> **TASK BRIEF**
Reproduce the material below word for word, from its very beginning down through the line containing "island: Basse-Terre I.", including both ends. Leave the pictures out of your answer.

Stored data:
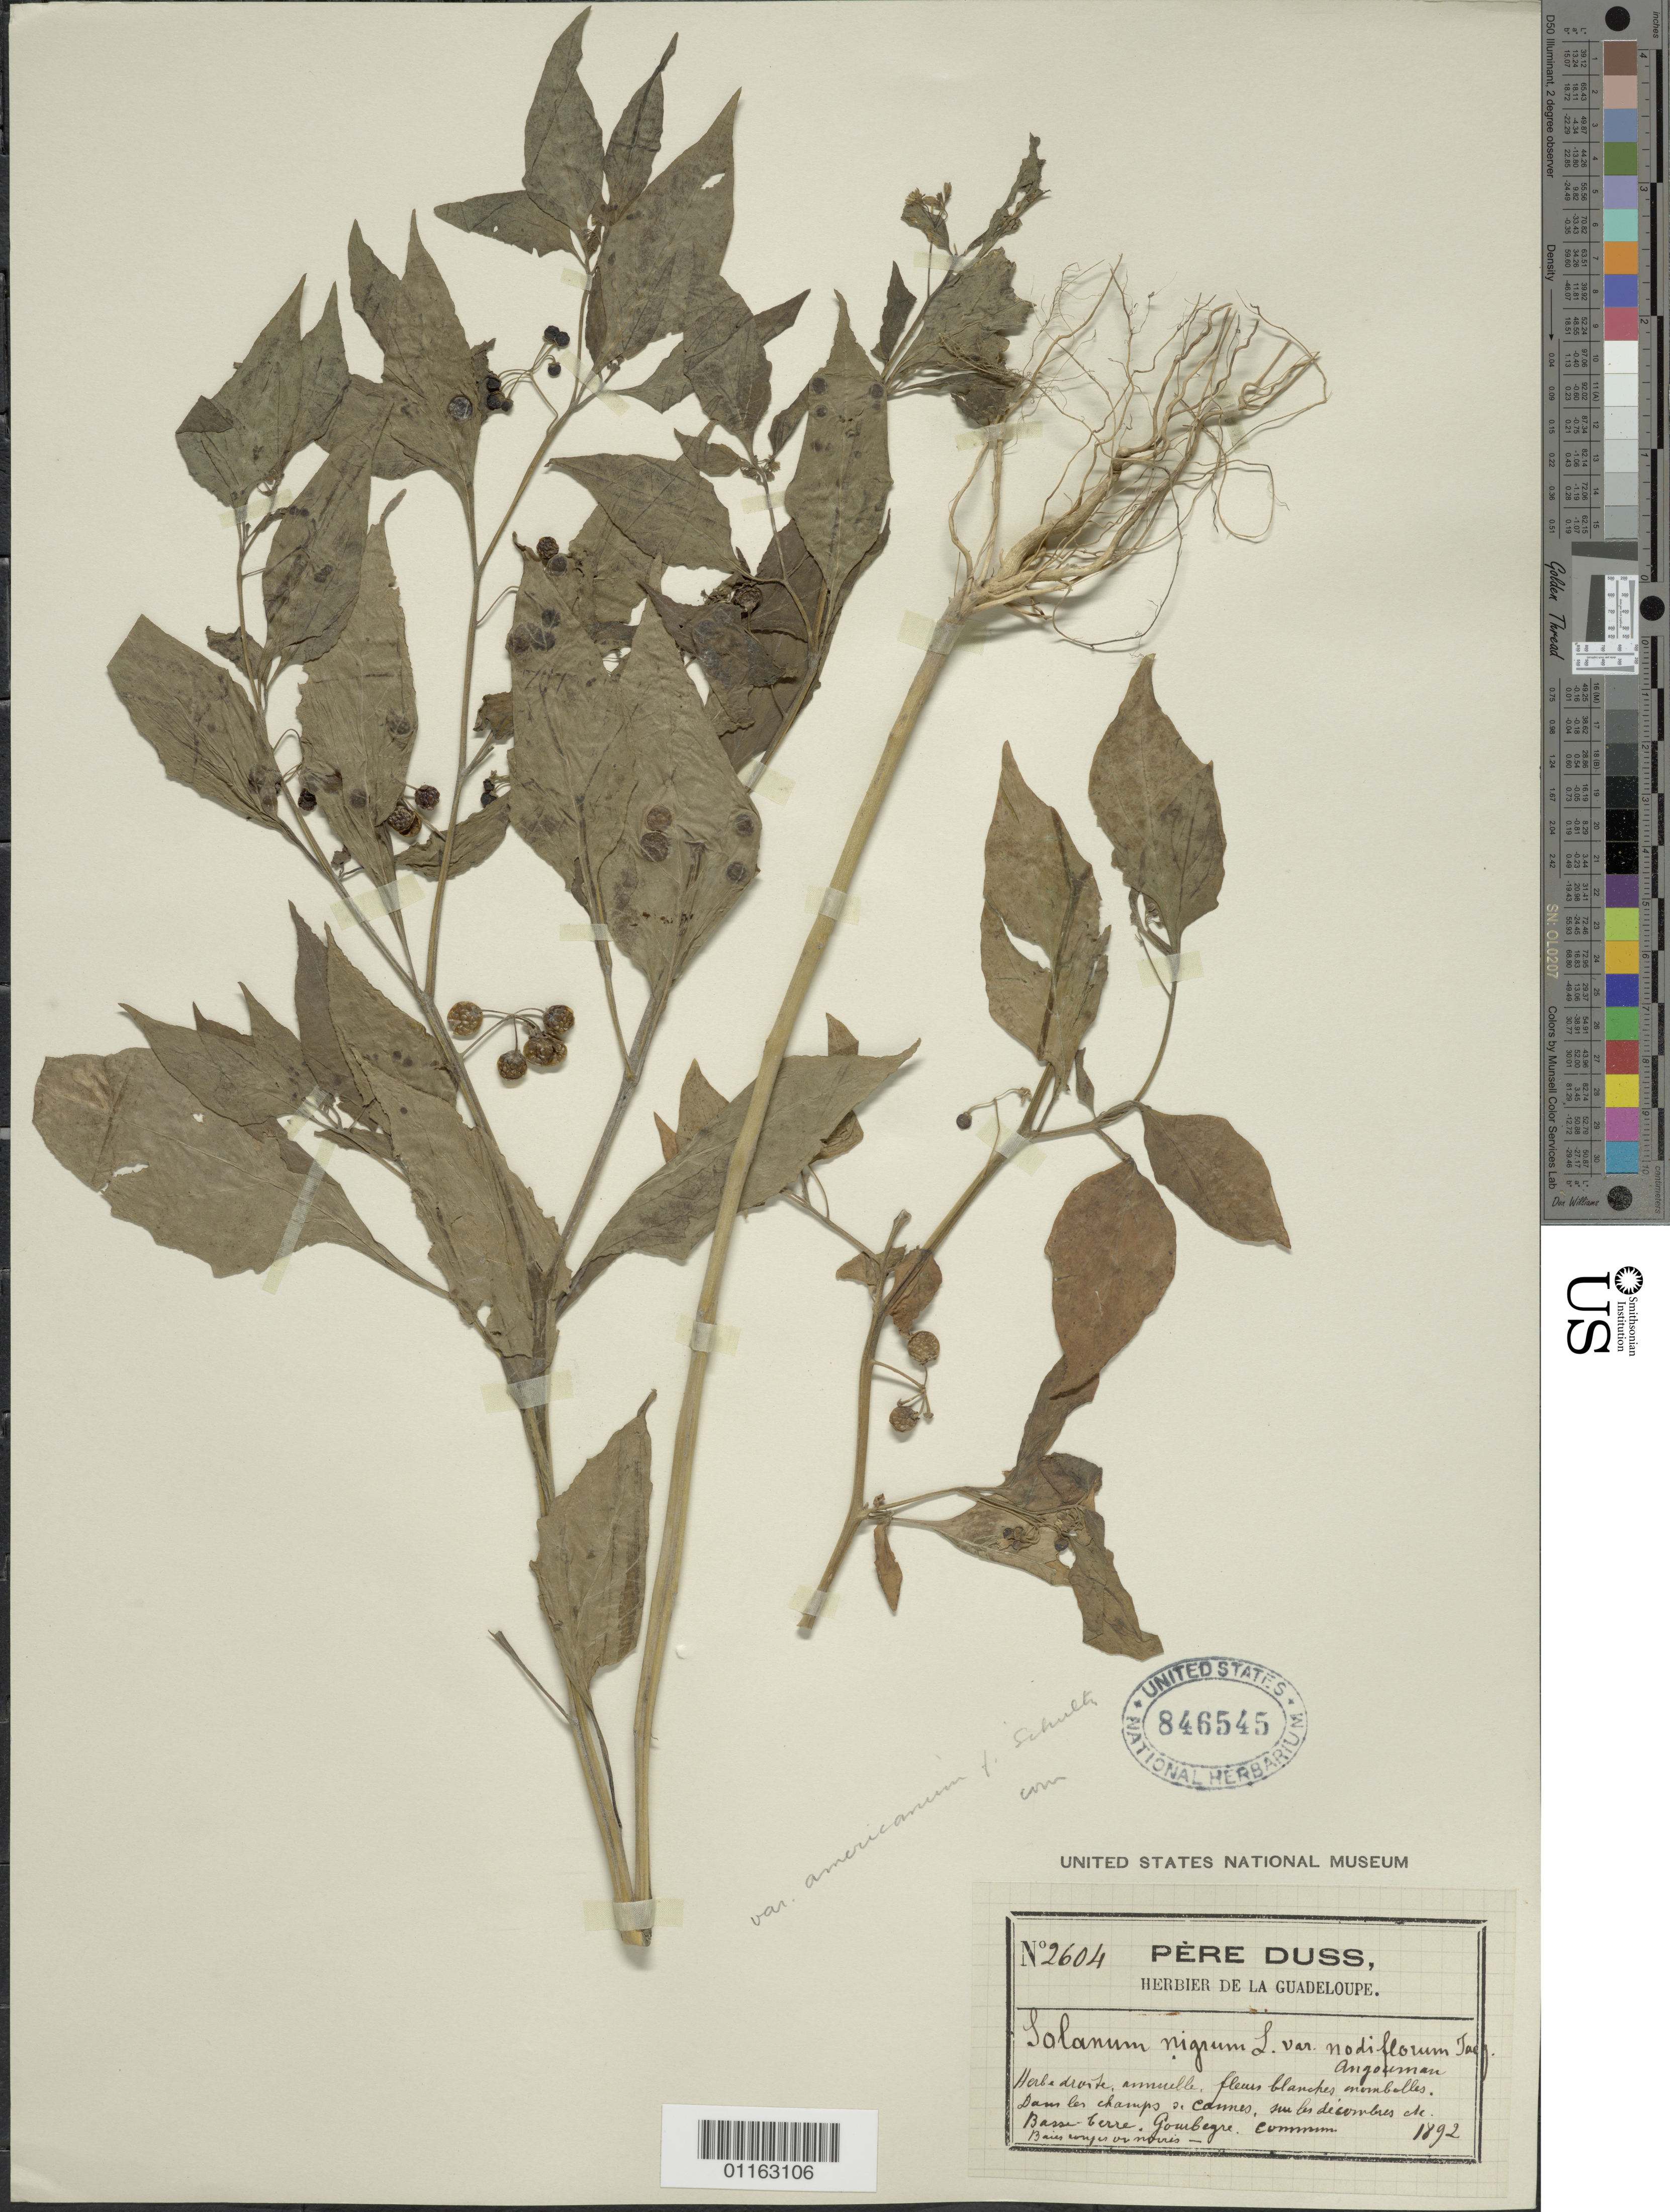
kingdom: Plantae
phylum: Tracheophyta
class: Magnoliopsida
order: Solanales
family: Solanaceae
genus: Solanum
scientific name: Solanum nigrum var. americanum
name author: (Mill.) O.E. Schulz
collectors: Père Duss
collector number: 2604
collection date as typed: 1892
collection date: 1892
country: Guadeloupe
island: Basse-Terre I.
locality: Gourbeyre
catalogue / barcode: US 846545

> **THE RESPONSE**
kingdom: Plantae
phylum: Tracheophyta
class: Magnoliopsida
order: Solanales
family: Solanaceae
genus: Solanum
scientific name: Solanum nigrum var. americanum
name author: (Mill.) O.E. Schulz
collectors: Père Duss
collector number: 2604
collection date as typed: 1892
collection date: 1892
country: Guadeloupe
island: Basse-Terre I.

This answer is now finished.